Can you swap "scientific name" for "species" in the listing, starting at the line that has "common name: Beech" and stopping after the line that has "common name: Virginia giant", with everything else unchanged? Return only those lines.

=-=-=

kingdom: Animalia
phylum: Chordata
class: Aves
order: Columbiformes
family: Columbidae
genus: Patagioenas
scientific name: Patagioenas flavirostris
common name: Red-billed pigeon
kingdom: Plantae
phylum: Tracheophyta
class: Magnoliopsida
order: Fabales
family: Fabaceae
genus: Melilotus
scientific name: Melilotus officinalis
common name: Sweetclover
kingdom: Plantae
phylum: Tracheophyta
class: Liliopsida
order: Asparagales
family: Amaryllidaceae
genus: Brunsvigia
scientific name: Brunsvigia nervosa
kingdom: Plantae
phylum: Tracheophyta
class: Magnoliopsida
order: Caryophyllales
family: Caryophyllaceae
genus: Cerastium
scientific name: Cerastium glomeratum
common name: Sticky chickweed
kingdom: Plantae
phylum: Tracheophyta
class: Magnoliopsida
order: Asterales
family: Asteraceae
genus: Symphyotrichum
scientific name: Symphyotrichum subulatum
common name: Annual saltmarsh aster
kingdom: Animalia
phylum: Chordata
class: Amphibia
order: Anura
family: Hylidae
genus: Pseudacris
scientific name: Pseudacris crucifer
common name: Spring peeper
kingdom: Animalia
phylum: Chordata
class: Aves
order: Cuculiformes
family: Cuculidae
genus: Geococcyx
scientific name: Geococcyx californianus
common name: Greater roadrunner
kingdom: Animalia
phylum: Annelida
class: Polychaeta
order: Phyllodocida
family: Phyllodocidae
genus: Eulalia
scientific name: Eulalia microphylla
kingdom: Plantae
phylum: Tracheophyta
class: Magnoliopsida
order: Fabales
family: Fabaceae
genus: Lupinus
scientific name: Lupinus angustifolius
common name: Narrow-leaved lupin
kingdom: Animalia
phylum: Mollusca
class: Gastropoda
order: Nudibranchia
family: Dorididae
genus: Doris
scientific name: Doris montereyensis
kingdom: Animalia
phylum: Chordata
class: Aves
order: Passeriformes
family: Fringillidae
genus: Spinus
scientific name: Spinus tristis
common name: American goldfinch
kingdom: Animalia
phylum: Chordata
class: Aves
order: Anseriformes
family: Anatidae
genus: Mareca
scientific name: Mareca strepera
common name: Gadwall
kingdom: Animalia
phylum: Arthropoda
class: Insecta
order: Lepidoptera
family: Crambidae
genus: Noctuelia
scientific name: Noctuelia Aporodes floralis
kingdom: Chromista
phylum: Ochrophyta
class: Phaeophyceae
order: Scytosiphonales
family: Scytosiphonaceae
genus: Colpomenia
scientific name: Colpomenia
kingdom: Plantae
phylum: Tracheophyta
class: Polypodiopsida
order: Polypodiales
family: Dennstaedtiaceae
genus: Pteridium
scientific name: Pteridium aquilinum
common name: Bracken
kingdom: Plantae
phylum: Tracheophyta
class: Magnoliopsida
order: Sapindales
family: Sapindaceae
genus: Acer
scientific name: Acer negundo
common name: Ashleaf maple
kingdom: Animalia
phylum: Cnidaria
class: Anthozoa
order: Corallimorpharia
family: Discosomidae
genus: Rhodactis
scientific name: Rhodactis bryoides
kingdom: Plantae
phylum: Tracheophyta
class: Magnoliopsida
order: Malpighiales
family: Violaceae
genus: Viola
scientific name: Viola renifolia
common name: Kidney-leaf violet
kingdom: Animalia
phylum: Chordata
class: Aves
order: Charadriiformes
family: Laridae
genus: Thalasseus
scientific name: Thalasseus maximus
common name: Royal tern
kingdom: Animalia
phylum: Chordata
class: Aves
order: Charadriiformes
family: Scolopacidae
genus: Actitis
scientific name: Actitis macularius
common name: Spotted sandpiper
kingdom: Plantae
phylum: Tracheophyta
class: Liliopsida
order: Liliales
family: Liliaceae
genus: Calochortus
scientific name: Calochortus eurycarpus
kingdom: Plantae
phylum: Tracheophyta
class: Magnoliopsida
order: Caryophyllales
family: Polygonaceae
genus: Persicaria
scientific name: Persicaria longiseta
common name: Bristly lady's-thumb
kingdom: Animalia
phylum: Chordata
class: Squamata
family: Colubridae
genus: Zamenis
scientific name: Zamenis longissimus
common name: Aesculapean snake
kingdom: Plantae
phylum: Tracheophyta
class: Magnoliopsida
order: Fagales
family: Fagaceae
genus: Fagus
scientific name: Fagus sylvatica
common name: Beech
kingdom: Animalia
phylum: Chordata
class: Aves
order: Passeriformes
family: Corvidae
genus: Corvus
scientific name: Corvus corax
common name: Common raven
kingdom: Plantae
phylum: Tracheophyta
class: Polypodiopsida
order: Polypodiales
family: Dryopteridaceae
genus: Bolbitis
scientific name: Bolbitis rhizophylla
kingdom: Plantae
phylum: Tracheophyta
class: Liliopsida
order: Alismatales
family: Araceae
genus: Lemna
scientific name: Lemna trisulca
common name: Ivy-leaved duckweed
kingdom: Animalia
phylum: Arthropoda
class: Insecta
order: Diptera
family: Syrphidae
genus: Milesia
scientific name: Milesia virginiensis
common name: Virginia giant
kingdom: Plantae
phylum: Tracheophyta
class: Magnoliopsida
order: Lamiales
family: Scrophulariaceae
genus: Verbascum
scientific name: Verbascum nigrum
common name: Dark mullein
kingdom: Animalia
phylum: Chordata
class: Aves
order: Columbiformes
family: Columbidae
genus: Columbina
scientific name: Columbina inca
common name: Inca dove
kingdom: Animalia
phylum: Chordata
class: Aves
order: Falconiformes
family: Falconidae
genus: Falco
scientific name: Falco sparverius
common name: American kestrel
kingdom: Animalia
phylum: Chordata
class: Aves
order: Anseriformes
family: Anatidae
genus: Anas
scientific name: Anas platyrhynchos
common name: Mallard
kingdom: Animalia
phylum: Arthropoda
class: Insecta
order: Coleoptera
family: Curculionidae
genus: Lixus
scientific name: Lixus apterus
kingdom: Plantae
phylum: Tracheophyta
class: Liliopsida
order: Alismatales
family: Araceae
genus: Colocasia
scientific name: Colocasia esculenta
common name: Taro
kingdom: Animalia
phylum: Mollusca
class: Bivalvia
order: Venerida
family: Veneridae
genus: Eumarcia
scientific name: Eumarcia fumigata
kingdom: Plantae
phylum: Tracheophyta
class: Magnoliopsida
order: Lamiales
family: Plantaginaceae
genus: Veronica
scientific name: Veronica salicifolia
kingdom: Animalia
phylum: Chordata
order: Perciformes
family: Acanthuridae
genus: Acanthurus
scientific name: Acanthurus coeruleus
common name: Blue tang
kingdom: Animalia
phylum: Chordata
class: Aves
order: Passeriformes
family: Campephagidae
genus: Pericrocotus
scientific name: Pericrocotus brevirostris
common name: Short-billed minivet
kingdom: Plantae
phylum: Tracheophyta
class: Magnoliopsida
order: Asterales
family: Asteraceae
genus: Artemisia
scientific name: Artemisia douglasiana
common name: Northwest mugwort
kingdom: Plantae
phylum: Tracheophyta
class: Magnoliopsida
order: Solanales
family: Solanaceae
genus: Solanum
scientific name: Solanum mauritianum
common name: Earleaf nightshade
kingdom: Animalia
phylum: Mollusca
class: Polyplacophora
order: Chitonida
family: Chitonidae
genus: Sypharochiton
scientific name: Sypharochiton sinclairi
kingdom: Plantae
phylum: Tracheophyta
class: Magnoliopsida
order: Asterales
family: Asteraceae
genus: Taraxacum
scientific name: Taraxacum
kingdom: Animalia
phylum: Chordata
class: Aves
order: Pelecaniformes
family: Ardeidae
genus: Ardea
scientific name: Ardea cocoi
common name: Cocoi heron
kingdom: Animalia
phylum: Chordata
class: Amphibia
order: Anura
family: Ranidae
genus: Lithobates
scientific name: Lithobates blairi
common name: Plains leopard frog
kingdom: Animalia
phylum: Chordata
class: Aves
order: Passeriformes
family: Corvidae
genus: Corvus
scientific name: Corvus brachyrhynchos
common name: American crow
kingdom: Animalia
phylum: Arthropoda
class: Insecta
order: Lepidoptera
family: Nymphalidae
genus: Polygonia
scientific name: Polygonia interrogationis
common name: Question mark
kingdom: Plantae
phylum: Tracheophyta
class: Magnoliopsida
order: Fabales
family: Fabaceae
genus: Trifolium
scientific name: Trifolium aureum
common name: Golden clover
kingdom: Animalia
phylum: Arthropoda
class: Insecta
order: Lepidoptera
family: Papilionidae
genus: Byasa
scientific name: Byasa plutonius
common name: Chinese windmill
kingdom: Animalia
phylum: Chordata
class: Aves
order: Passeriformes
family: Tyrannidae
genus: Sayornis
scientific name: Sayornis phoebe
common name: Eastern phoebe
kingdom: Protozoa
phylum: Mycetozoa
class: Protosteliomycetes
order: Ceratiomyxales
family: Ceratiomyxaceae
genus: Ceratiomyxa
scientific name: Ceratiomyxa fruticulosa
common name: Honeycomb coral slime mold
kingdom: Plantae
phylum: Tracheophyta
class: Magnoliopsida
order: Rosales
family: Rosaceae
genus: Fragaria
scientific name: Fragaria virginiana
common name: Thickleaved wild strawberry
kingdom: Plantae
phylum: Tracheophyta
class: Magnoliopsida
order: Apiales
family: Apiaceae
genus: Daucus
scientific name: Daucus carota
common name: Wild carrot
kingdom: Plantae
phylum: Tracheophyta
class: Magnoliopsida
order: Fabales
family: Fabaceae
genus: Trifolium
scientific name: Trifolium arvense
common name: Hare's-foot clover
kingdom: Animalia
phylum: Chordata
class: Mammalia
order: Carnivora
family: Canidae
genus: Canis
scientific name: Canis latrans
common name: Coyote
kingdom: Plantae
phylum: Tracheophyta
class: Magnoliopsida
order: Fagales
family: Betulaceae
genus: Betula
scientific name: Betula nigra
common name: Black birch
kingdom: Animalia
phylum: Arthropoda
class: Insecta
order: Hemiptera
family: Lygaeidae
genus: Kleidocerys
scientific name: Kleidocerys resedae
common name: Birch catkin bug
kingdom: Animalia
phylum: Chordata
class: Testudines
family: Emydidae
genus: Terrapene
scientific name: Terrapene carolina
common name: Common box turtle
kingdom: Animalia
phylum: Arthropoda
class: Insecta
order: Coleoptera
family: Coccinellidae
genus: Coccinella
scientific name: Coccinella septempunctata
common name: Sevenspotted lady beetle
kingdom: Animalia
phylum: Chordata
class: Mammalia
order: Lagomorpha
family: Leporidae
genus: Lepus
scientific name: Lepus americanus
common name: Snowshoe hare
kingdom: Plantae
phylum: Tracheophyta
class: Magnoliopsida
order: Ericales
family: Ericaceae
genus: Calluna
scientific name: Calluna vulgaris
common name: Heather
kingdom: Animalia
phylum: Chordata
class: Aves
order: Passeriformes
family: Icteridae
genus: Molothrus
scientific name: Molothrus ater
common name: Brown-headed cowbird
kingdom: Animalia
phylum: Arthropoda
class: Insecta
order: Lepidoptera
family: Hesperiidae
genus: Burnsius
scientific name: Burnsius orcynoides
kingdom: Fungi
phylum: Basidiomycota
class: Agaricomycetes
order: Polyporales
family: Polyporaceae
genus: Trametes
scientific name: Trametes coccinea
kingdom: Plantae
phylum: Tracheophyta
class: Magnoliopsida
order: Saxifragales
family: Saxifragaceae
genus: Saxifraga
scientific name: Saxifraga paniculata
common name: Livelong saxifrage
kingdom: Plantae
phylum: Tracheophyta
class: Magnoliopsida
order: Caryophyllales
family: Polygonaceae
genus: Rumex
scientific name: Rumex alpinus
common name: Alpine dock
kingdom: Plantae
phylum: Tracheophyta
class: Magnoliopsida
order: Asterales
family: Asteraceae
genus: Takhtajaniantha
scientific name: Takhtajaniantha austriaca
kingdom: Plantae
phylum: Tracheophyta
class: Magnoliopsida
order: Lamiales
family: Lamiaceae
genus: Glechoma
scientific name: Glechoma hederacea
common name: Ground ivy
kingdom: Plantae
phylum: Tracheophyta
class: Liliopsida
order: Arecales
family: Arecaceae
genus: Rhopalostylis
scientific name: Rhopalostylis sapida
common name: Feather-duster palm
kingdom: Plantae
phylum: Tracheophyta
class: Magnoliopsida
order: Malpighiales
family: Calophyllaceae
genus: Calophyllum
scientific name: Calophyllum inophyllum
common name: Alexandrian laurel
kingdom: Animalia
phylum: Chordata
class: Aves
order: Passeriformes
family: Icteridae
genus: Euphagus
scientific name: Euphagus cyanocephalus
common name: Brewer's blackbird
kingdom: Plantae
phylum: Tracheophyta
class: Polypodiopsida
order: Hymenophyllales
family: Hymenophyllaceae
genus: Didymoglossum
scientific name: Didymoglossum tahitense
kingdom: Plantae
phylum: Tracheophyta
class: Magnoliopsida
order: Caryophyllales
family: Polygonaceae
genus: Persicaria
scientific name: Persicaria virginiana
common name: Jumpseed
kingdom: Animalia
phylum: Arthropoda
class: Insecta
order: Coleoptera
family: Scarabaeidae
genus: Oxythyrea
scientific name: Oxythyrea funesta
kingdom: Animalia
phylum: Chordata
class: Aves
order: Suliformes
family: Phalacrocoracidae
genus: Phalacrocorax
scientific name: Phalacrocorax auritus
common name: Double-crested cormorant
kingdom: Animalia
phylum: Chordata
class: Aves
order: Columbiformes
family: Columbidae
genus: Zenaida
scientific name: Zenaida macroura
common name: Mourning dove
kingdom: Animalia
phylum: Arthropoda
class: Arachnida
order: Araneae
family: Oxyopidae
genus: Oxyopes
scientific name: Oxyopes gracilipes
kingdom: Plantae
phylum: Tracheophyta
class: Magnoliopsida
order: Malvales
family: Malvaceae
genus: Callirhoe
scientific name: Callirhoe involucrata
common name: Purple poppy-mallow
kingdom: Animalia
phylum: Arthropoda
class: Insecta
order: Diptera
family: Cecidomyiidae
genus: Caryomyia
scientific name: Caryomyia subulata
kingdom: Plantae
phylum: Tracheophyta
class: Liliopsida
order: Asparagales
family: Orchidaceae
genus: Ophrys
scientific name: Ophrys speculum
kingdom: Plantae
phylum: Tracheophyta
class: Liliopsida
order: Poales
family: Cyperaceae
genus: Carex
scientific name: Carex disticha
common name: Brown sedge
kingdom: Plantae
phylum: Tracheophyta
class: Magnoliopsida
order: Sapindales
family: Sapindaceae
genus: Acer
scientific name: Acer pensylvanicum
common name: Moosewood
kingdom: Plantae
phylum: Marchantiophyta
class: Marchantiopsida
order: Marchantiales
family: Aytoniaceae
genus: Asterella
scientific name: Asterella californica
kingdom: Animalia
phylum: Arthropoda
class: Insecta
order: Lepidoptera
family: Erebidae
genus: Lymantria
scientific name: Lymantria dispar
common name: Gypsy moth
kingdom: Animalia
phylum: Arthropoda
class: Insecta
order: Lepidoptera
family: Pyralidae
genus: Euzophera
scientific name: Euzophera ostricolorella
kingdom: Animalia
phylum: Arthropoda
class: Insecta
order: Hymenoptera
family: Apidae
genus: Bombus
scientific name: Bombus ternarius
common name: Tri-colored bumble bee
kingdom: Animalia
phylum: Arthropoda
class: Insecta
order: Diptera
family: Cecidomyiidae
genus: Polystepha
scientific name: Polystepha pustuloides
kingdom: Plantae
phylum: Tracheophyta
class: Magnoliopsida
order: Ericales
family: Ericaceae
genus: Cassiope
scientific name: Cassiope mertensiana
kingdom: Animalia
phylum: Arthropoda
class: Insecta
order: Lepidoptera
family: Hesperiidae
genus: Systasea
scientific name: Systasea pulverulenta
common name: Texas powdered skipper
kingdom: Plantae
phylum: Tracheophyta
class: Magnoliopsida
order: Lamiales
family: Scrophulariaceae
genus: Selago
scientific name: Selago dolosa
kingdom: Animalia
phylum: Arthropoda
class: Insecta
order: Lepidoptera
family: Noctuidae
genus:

=-=-=

*Full response*
common name: Beech
kingdom: Animalia
phylum: Chordata
class: Aves
order: Passeriformes
family: Corvidae
genus: Corvus
species: Corvus corax
common name: Common raven
kingdom: Plantae
phylum: Tracheophyta
class: Polypodiopsida
order: Polypodiales
family: Dryopteridaceae
genus: Bolbitis
species: Bolbitis rhizophylla
kingdom: Plantae
phylum: Tracheophyta
class: Liliopsida
order: Alismatales
family: Araceae
genus: Lemna
species: Lemna trisulca
common name: Ivy-leaved duckweed
kingdom: Animalia
phylum: Arthropoda
class: Insecta
order: Diptera
family: Syrphidae
genus: Milesia
species: Milesia virginiensis
common name: Virginia giant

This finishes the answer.